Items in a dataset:
Content starts
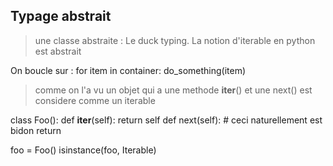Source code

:## Typage abstrait


> une classe abstraite : Le duck typing. La notion d'iterable en python est abstrait


On boucle sur :
    for item in container:
        do_something(item)
        
> comme on l'a vu un objet qui a une methode  __iter__()
> et une next() est considere comme un iterable

   class Foo():
       def __iter__(self):
           return self
       def next(self):
           # ceci naturellement est bidon
           return 
           
   foo = Foo()
   isinstance(foo, Iterable)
Content ends
Problem details: Reproduce the lines above word for word, omitting the pictures.

Response to the exercise:
Source code

:## Typage abstrait


> une classe abstraite : Le duck typing. La notion d'iterable en python est abstrait


On boucle sur :
    for item in container:
        do_something(item)
        
> comme on l'a vu un objet qui a une methode  __iter__()
> et une next() est considere comme un iterable

   class Foo():
       def __iter__(self):
           return self
       def next(self):
           # ceci naturellement est bidon
           return 
           
   foo = Foo()
   isinstance(foo, Iterable)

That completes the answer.